<<<<

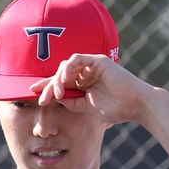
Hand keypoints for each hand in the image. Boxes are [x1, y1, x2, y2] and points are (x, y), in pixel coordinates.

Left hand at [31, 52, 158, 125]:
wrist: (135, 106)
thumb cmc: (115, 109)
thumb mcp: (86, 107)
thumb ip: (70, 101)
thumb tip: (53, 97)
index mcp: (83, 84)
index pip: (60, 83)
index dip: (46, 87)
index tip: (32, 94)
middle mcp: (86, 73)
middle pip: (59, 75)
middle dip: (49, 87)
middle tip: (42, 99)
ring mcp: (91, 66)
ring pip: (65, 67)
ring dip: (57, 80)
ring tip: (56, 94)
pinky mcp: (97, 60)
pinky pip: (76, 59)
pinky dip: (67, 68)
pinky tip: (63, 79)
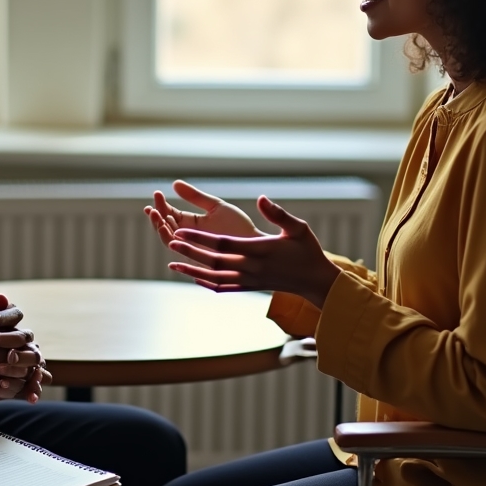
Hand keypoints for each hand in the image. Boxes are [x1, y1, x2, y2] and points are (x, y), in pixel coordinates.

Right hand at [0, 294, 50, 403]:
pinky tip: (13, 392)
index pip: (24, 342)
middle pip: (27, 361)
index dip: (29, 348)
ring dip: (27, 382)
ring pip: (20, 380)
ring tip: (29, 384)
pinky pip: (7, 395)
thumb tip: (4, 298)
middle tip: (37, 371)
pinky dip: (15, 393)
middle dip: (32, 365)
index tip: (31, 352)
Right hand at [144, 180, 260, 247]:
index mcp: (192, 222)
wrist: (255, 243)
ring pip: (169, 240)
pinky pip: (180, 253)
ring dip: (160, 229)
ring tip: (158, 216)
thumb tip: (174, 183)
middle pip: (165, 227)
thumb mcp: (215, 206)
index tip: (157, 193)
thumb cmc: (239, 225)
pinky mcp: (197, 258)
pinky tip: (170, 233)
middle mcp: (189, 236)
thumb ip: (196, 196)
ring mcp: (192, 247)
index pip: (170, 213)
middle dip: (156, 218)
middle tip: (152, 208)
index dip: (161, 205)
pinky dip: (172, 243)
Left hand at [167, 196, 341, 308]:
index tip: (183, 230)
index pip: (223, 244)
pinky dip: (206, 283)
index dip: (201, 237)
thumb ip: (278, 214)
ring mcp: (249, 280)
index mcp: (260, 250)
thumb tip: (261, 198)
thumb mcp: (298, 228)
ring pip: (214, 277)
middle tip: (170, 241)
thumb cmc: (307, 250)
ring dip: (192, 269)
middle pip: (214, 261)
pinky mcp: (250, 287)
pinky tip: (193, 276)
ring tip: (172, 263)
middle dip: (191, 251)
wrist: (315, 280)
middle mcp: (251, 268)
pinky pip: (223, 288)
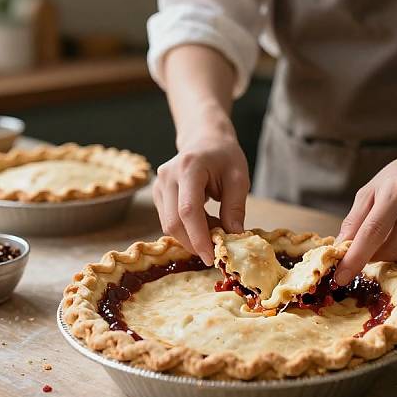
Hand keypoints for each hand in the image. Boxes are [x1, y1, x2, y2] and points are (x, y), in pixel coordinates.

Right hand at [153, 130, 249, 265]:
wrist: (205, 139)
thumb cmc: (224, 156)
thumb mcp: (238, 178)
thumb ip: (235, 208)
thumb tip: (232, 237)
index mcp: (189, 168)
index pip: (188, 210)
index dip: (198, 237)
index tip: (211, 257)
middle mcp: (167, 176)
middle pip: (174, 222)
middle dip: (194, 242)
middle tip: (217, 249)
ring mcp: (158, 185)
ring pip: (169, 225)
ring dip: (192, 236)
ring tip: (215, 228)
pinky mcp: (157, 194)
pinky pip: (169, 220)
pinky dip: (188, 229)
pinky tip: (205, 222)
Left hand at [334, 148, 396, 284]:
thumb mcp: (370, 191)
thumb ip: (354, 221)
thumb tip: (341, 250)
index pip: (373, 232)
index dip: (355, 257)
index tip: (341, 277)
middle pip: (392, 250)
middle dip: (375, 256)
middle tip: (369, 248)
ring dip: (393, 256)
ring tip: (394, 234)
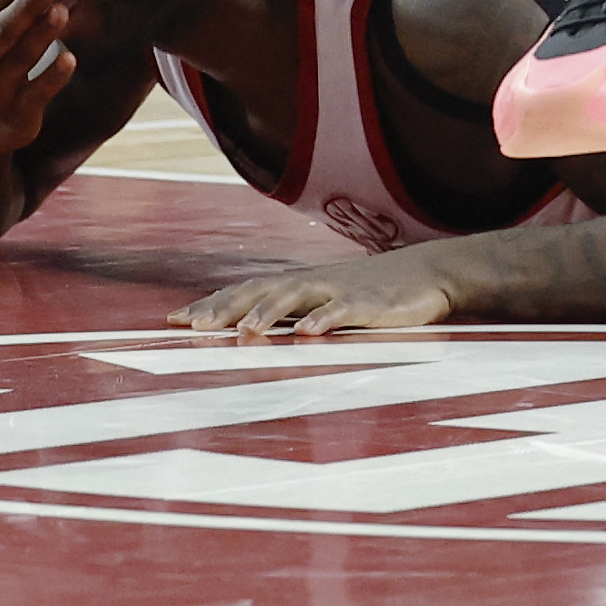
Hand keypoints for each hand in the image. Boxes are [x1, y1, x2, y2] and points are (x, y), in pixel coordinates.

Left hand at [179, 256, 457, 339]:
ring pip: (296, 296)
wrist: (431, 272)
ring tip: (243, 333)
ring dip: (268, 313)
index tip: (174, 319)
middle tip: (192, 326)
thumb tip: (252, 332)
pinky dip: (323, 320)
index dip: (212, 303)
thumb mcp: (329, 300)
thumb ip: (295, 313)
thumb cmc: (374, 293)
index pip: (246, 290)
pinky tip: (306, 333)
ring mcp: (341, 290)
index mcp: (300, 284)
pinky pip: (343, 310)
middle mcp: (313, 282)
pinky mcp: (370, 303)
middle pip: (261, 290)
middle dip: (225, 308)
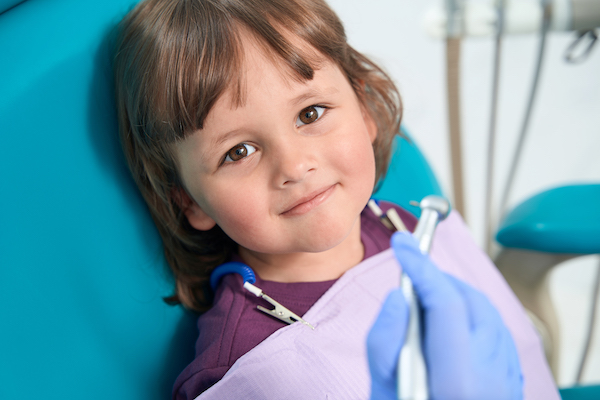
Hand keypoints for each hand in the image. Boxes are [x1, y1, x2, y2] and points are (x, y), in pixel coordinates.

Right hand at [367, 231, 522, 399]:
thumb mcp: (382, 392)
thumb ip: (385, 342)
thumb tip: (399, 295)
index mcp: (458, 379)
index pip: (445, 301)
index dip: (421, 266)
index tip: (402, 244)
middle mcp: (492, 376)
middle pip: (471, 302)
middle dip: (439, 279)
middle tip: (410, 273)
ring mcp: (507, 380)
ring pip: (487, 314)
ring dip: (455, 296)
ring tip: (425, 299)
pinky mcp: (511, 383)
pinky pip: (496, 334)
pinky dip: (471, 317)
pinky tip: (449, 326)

>>>>

● Exercise: Verbatim output of every entry above is required, though pictures are to be left out.

● Answer:
Hand keypoints for each hand in the image. Boxes are [x1, y1, x2, y2] and points are (x, y), in pixel coordinates.

Left hand at [31, 52, 158, 125]:
wrist: (135, 106)
thumb cmc: (115, 109)
thumb mcp: (86, 107)
thumb ip: (70, 101)
thumb tip: (53, 97)
index mcp: (83, 84)
index pip: (60, 83)
index dip: (46, 87)
index tip: (32, 94)
middle mcp: (86, 73)
middle pip: (59, 75)
middle dip: (49, 87)
middle tip: (42, 99)
ring mcp: (91, 66)
ring pip: (65, 67)
ring dip: (57, 80)
ring tip: (56, 94)
pinky mcp: (97, 60)
pinky pip: (76, 59)
pinky dip: (67, 68)
pinky tip: (63, 79)
Hand keypoints for each hand in the image. Boxes are [x1, y1, x2, y2] and points are (x, y), in pixel coordinates.

Right hand at [0, 294, 50, 403]:
pinky tip: (13, 392)
index pip: (24, 342)
middle pip: (27, 361)
index dip: (29, 348)
ring dip: (27, 382)
ring pip: (20, 380)
ring tip: (29, 384)
pinky pip: (7, 395)
thumb tip: (4, 298)
middle tip: (37, 371)
pinky dip: (15, 393)
middle dip: (32, 365)
index tip: (31, 352)
Right hand at [144, 180, 260, 247]:
index mcp: (192, 222)
wrist: (255, 243)
ring pip: (169, 240)
pinky pip: (180, 253)
ring dip: (160, 229)
ring tip: (158, 216)
thumb tip: (174, 183)
middle pip: (165, 227)
thumb mcp: (215, 206)
index tip: (157, 193)
thumb cmc: (239, 225)
pinky mcp: (197, 258)
pinky tip: (170, 233)
middle mcp: (189, 236)
thumb ip: (196, 196)
ring mcp: (192, 247)
index pip: (170, 213)
middle dip: (156, 218)
middle tip: (152, 208)
index dip: (161, 205)
pinky dip: (172, 243)
Left hand at [167, 196, 341, 308]:
index tip: (183, 230)
index pip: (223, 244)
pinky dip: (206, 283)
index dip: (201, 237)
thumb ip: (278, 214)
ring mcp: (249, 280)
index mcp: (260, 250)
thumb tip: (261, 198)
thumb mcp: (298, 228)
ring pip: (214, 277)
middle tip: (170, 241)
thumb cmc: (307, 250)
ring dip: (192, 269)
middle pip: (214, 261)
pinky mcp: (250, 287)
pinky tip: (193, 276)
ring tip: (172, 263)
middle dip: (191, 251)
wrist: (315, 280)
middle mcp: (251, 268)
pinky pip: (223, 288)
Hand keypoints for each hand in the image. Boxes are [x1, y1, x2, y2] and points are (x, y), in pixel coordinates.

Right hand at [153, 130, 249, 265]:
wrist: (205, 139)
thumb cmc: (224, 156)
thumb mcp: (238, 178)
thumb ip: (235, 208)
thumb tip: (232, 237)
index mcp: (189, 168)
index pip: (188, 210)
index dip: (198, 237)
index tip: (211, 257)
middle mcp: (167, 176)
middle pip: (174, 222)
middle dip: (194, 242)
middle tip: (217, 249)
ring mcp: (158, 185)
ring pip: (169, 225)
ring dip: (192, 236)
ring tip: (215, 228)
pinky mcp: (157, 194)
pinky pip: (169, 220)
pinky dip: (188, 229)
pinky tip: (205, 222)
Left hand at [334, 148, 396, 284]:
thumb mcp: (370, 191)
thumb ip: (354, 221)
thumb tip: (341, 250)
index pip: (373, 232)
index dip: (355, 257)
index tip: (341, 277)
middle pip: (392, 250)
middle dip: (375, 256)
middle tip: (369, 248)
ring dip: (393, 256)
ring tip: (394, 234)
Hand keypoints for each hand in the image. Boxes are [x1, y1, x2, y2] and points are (x, y), in pixel coordinates.

Left hand at [179, 256, 457, 339]:
ring pip: (296, 296)
wrist: (431, 272)
ring tip: (243, 333)
ring dip: (268, 313)
index tip: (174, 319)
middle tip: (192, 326)
thumb tip: (252, 332)
pinky dip: (323, 320)
index dip: (212, 303)
thumb mcp: (329, 300)
thumb ip: (295, 313)
thumb cmc: (374, 293)
index pip: (246, 290)
pinky tip: (306, 333)
ring mcp: (341, 290)
index mcp: (300, 284)
pinky pip: (343, 310)
middle mcp: (313, 282)
pinky mcp: (370, 303)
middle pip: (261, 290)
middle dip: (225, 308)
Hand keypoints for each hand in the image. Boxes are [x1, y1, x2, y2] and points are (x, y), in pixel coordinates.

Right hand at [367, 231, 522, 399]:
thumb mcp: (382, 392)
thumb ip: (385, 342)
thumb tip: (399, 295)
index mcp: (458, 379)
index pip: (445, 301)
index dip: (421, 266)
index tip: (402, 244)
middle mcp: (492, 376)
middle pip: (471, 302)
middle dip: (439, 279)
middle tip: (410, 273)
ring mcp: (507, 380)
ring pip: (487, 314)
ring dip: (455, 296)
ring tip: (425, 299)
pinky mcp: (511, 383)
pinky pip: (496, 334)
pinky dip: (471, 317)
pinky tip: (449, 326)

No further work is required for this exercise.